Rosuvastatin attenuates angiotensin II-induced neointimal formation after stent implantation in the rat

OBJECTIVE: We investigated the efficacy of oral rosuvastatin treatment to reduce in-stent neointima formation, both in the absence and presence of high levels of the proproliferative substance angiotensin II (Ang II).

BACKGROUND: Drawbacks of current drug-eluting stents include inhibition of reendothelialization, induction of abnormal coronary endothelial function, and, most importantly, late in-stent thrombosis. Statin treatment might be a more subtle approach, with known beneficial vascular effects.
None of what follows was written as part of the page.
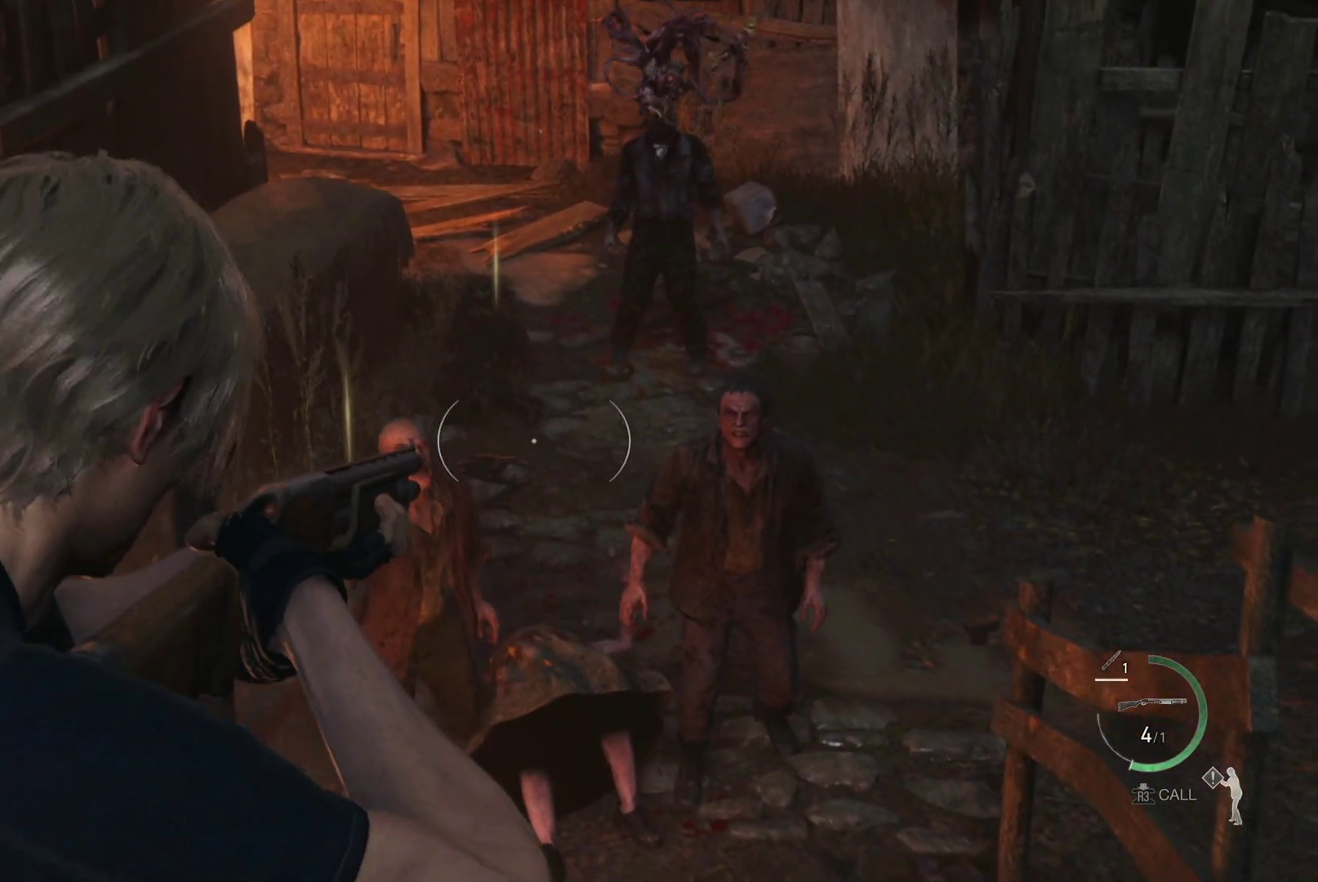
{"buttons": ["L2"], "left_stick": "down", "right_stick": "center", "events": [[183, "right_stick", "center"], [217, "left_stick", "center"], [483, "left_stick", "down"]]}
METHODS: Wistar rats were allocated to four treatment groups by two consecutive randomization steps: one to allocate rosuvastatin 0.047% (wt/wt) supplemented rat chow, and one to implant an osmotic minipump releasing Ang II (200 ng/kg). Stents were implanted in the abdominal aorta in all groups. After 4 weeks, in-stent neointima formation and vascular function in the thoracic aorta were determined.

RESULTS: In the absence of Ang II, rosuvastatin reduced neointima formation by 23% as compared with control (0.66+/-0.06 versus 0.51+/-0.02 mm2; P<0.05). The presence of Ang II enhanced neointimal area by 30%. This was inhibited to the same extent by rosuvastatin (0.88+/-0.06 versus 0.67+/-0.03 mm2; P<0.05). In parallel, rosuvastatin improved endothelial-dependent vasodilatation, both in the presence and absence of high levels of Ang II.

CONCLUSION: Ang II infusion increases in-stent neointima formation and decreases endothelial function. We now provide evidence that rosuvastatin effectively inhibits in-stent neointima formation and in parallel improves endothelial dilator function, both in the presence and absence of high Ang II levels.